Good afternoon my friend.
Last week I introduced you to a leadership blind spot, why it happens and how to avoid it.
Well, this week’s blind spot is outdated mental maps. Our mental maps are how we think about the world, most particularly “community standards”. Just ask The Royal Family, or anyone you think might be frozen in the past attitudinally, what happens when your idea of the world, and what is okay, becomes outdated.
Our “mental maps” often reflect how the world was when our map was drawn, not how it is today or tomorrow.
When we and our leaders navigate with outdated maps, we misread the terrain.
Cancel culture is a good example of why we should keep updating the software between our ears.
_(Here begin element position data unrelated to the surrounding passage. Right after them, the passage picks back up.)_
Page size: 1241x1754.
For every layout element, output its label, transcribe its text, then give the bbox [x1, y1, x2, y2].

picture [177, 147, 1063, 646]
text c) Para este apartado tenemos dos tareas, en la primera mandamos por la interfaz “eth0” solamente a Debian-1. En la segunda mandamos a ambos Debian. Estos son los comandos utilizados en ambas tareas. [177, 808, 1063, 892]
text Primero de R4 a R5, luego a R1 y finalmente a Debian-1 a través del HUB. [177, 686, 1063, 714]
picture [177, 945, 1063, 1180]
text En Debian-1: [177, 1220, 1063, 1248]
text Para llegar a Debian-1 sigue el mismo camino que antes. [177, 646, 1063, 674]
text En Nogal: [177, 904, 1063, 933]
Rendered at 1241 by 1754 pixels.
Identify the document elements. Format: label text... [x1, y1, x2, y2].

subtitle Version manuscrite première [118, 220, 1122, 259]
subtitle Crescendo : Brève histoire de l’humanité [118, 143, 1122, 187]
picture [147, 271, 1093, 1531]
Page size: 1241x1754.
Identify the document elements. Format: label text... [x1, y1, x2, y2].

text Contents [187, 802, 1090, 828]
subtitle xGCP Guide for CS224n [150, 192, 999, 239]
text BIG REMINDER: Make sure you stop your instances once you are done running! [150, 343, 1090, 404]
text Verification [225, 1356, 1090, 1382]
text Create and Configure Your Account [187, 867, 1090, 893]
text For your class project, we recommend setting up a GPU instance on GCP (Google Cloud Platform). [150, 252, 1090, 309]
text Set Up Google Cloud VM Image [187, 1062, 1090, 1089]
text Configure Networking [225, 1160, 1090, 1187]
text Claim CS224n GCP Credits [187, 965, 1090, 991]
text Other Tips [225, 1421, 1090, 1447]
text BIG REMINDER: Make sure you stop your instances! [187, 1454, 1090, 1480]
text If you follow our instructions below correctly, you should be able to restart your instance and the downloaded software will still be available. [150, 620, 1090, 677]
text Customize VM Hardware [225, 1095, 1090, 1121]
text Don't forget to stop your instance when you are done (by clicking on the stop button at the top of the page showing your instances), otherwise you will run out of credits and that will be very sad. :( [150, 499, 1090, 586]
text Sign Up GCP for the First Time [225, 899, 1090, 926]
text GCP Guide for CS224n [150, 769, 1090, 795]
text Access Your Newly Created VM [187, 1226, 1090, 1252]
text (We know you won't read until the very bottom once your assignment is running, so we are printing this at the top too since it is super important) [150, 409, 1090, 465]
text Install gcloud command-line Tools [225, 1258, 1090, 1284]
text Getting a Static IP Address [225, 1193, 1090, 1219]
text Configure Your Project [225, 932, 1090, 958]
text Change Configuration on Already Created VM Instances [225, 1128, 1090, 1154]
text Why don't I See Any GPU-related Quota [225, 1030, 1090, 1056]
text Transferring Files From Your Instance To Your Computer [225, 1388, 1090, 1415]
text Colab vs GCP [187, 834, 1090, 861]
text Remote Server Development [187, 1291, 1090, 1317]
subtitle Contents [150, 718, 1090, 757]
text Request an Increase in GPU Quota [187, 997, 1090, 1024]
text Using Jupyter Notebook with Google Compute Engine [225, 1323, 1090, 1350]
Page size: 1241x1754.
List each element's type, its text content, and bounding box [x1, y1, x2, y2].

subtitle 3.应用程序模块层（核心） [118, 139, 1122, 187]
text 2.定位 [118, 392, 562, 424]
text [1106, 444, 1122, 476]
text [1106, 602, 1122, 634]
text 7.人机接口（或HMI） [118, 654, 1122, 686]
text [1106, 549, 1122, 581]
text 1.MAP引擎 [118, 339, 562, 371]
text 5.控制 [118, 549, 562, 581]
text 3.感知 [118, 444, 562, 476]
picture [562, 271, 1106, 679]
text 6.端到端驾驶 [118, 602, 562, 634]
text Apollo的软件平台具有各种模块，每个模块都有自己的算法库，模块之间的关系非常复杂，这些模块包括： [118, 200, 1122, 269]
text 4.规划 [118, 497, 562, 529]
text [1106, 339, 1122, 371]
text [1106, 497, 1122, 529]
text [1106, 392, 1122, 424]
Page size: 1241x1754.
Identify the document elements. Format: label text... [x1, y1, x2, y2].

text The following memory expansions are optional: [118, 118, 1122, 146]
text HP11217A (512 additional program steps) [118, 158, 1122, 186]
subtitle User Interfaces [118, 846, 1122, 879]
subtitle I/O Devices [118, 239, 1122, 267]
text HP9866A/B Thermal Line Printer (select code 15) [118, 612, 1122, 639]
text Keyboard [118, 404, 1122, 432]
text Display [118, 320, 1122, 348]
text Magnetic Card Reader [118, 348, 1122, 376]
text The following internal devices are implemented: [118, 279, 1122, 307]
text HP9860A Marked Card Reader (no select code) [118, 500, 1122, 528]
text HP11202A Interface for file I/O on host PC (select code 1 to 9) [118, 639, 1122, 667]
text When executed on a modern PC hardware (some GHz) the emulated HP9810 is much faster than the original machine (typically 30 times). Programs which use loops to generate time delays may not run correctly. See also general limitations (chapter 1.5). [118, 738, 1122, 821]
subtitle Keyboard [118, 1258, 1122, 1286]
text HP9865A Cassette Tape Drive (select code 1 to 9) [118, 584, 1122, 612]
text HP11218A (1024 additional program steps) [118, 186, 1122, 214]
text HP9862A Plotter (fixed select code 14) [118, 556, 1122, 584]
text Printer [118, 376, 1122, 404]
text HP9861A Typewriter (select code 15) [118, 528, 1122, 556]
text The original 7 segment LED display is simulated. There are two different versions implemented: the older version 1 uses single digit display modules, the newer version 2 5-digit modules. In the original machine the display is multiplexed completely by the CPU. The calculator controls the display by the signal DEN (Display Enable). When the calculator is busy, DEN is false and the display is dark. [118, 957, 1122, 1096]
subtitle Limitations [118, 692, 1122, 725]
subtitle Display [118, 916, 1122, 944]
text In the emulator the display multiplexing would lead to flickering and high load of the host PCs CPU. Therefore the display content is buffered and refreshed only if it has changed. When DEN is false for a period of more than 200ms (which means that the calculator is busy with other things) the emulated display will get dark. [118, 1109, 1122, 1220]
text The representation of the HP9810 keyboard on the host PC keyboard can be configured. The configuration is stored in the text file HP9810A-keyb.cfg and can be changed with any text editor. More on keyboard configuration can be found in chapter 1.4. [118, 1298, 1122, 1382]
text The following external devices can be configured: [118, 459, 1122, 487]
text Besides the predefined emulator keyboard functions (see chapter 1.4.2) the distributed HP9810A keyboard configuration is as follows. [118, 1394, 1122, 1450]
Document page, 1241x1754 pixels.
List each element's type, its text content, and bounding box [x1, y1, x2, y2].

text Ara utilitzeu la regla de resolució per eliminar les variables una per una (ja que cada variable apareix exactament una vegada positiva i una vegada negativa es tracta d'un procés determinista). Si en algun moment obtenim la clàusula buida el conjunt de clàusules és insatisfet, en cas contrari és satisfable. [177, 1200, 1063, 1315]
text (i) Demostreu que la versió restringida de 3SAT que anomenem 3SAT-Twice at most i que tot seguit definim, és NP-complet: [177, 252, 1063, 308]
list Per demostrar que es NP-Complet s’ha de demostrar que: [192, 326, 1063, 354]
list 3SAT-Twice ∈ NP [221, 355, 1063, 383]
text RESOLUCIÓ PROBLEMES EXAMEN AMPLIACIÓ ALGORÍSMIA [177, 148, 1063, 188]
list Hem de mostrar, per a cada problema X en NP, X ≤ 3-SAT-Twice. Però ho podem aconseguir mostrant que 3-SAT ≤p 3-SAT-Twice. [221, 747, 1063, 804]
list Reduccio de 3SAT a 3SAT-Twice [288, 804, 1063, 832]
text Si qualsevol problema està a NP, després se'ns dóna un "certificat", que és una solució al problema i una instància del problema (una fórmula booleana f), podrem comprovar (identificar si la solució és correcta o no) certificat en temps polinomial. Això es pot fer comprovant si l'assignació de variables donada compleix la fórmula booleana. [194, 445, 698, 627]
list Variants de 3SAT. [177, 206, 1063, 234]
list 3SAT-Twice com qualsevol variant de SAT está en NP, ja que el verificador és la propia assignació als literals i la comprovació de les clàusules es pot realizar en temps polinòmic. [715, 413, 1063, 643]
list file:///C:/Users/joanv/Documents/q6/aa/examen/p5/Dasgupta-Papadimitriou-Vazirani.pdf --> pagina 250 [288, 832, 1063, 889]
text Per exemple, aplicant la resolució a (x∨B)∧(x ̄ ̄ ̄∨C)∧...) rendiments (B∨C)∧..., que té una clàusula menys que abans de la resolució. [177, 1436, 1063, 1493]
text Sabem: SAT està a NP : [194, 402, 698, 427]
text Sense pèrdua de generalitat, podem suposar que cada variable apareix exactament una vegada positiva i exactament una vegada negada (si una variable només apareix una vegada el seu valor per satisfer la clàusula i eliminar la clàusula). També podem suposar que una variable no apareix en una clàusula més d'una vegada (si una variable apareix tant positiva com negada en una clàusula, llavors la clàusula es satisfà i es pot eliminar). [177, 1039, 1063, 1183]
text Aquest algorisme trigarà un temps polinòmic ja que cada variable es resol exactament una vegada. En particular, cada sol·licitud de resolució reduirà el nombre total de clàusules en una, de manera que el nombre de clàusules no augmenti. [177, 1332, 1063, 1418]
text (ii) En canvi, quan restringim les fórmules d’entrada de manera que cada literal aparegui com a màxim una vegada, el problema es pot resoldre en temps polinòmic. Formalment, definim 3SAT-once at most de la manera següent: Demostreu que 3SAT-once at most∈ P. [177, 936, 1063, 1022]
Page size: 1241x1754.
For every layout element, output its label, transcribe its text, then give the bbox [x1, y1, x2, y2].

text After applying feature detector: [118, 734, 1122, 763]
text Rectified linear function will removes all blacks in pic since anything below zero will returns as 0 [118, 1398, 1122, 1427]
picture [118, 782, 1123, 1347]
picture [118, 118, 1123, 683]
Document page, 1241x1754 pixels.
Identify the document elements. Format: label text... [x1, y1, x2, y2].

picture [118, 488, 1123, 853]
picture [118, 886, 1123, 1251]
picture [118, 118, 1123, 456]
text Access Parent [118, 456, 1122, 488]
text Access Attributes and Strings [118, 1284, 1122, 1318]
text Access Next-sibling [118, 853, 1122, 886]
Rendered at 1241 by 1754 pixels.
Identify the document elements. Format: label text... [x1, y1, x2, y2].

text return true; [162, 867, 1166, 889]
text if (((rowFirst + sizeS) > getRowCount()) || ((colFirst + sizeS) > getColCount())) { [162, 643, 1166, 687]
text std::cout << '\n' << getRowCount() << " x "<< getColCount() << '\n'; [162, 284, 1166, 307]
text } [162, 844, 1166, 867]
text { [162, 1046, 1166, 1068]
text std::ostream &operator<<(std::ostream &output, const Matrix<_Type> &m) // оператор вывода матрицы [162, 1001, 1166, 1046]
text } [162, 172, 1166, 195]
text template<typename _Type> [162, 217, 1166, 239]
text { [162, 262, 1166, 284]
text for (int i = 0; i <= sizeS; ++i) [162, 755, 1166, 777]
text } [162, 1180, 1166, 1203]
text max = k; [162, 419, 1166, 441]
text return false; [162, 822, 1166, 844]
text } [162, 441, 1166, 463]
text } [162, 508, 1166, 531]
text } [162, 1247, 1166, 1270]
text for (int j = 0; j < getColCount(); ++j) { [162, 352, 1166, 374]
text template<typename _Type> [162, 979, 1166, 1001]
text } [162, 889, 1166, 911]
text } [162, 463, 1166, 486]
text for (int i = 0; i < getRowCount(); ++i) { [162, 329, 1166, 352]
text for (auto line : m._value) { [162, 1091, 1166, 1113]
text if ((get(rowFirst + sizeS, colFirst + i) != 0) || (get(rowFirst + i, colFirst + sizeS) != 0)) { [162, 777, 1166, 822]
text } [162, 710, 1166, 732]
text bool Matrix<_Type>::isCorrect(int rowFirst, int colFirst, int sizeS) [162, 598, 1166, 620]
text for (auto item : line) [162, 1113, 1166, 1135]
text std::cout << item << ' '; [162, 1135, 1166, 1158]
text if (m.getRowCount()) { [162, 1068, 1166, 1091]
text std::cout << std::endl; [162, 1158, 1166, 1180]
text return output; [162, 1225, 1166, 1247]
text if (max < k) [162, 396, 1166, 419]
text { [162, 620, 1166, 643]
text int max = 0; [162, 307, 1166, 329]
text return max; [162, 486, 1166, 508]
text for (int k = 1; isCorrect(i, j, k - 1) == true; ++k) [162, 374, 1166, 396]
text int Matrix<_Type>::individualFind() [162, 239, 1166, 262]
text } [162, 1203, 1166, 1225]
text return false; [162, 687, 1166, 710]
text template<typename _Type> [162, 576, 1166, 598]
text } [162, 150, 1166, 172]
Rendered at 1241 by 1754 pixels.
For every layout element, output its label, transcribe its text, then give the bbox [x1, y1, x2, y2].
Take Melbourne Cup and the Spring Racing carnival. The AFR wrote a great name-dropping weekend piece about Derby Day saying it’s fine for sports stars, influencers and gambling industry types but big business has by and large boycotted racing. The Fin smacked human rights advocate and former Socceroo Craig Foster (Fozzie) for rocking up. Surely, he cares little for animal rights, the AFR suggested. Racing is on a losing streak for reasons of animal welfare and problem gambling.
Will the Grand Prix, gymnastics or golf be next? There are plenty of reasons to cancel them. Excess consumption including of fossil fuels, training children so hard their growth is arrested are just two.
The “so what” is to update your map frequently or get others to help create new maps. Here’s how to counter having outdated mental maps:
1. When the map disagrees with the ground, believe the ground.
Don’t just communicate, also listen and watch for reactions. Audience behaviour, attitudinal research and good old-fashioned listening tell us what’s really going on, on the ground.
2. Update your assumptions frequently
Audience, regulator and community expectations are constantly morphing. To stay alive in the reputation game we have to keep up, and start predicting “next”.
3. Consider a reputational radar so you’re getting live information
Special media and media give plenty of cues about “what people think” and where they’re headed next.